◆ **HOW TO COMPLETE THIS TASK**: Below are records; work out how many of their lines contain "adapter" and give only that number.

Source records:
▼
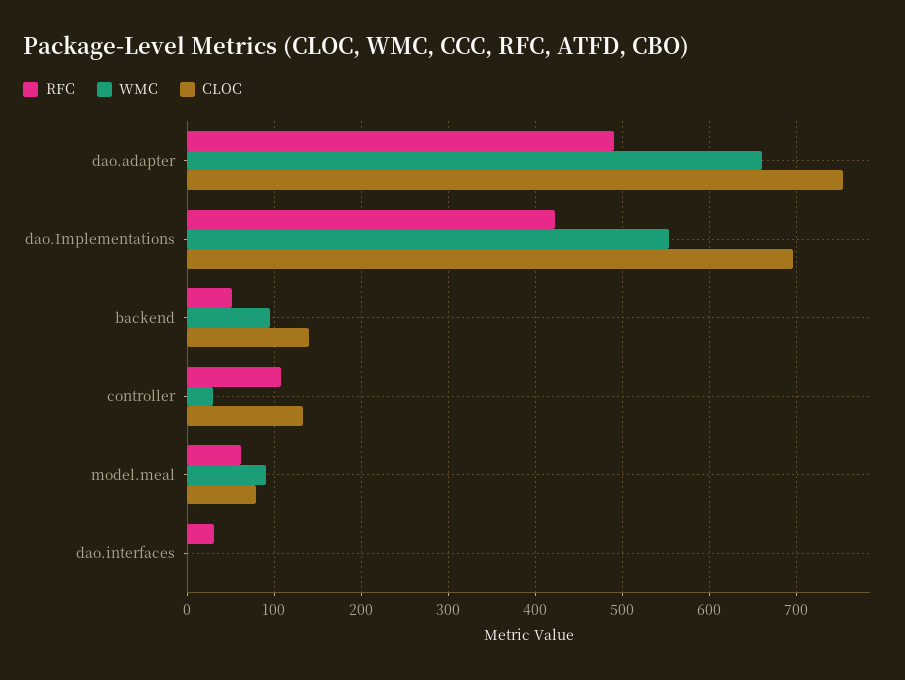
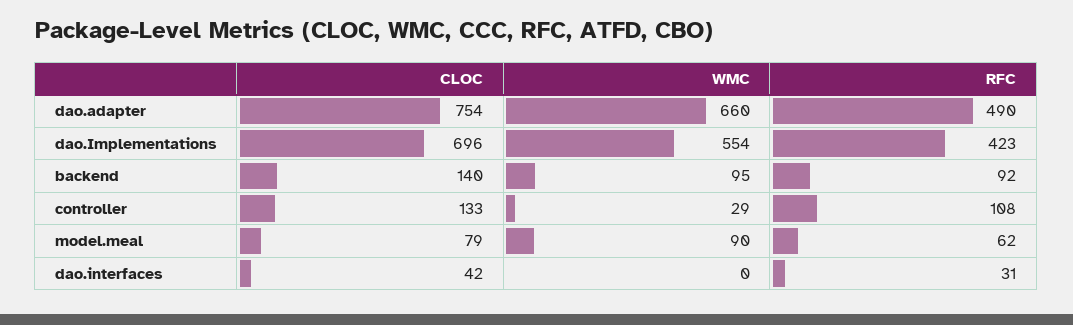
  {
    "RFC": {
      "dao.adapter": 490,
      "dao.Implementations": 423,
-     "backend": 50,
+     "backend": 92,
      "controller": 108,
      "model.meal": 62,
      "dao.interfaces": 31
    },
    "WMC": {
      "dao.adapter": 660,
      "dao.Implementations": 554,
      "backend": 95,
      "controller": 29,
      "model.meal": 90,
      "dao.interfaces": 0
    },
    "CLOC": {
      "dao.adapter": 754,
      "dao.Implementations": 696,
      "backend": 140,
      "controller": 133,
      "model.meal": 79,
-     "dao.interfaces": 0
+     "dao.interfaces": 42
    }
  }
▲
▼
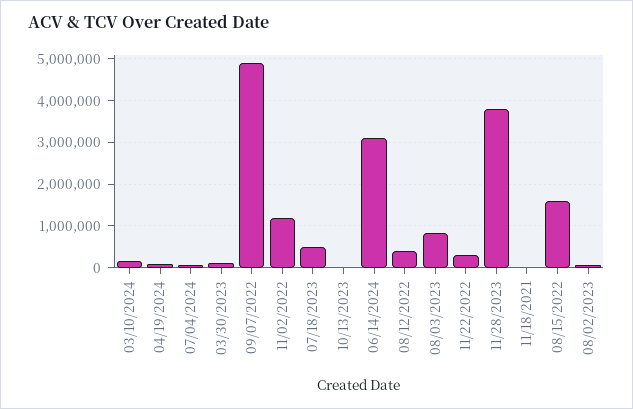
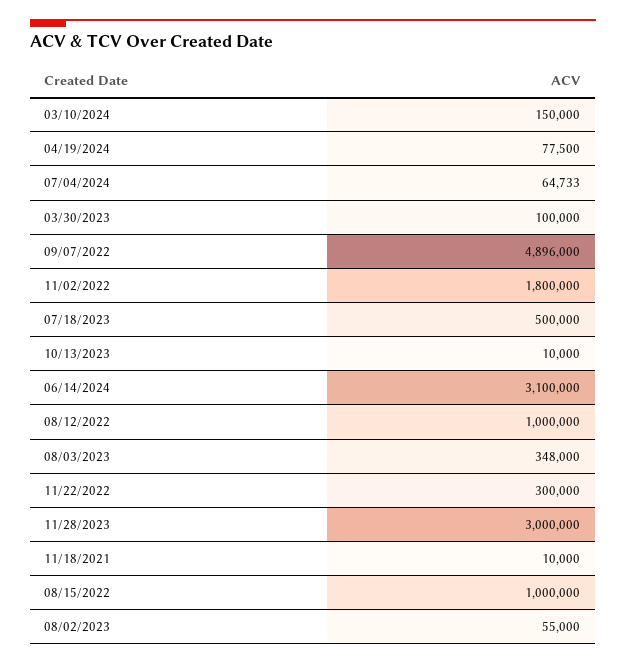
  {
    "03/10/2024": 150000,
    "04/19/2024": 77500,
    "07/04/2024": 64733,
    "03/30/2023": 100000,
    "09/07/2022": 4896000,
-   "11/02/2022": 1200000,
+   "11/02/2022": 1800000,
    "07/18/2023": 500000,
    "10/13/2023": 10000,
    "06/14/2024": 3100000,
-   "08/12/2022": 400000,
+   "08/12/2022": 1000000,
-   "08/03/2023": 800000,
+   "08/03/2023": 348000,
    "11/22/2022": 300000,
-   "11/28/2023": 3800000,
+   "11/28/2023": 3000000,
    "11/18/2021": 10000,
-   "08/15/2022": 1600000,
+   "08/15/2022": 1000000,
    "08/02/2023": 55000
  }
▲
◆ **ANSWER TO THIS TASK**: 3